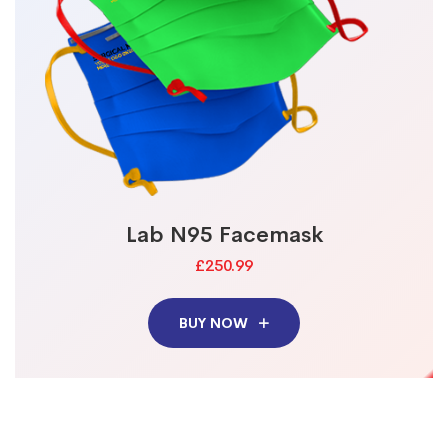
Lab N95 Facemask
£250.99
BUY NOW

===

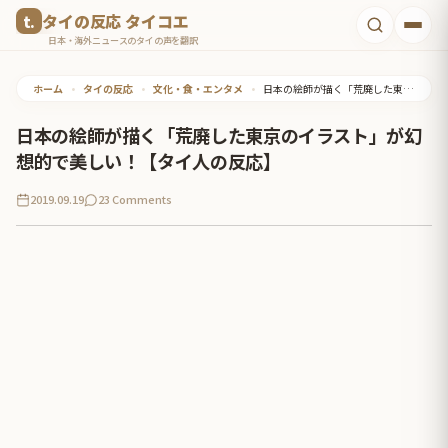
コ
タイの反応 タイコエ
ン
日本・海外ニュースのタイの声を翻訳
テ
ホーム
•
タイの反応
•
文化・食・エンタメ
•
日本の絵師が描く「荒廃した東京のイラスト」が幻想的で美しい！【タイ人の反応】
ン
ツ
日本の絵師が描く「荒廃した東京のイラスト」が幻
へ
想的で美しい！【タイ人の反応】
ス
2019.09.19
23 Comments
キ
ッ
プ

===

**WRITTEN TASK:**
Please count the rows above that contain the string "荒廃した東京のイラスト" and give only that number.

**RESPONSE TO THIS EXERCISE:**
2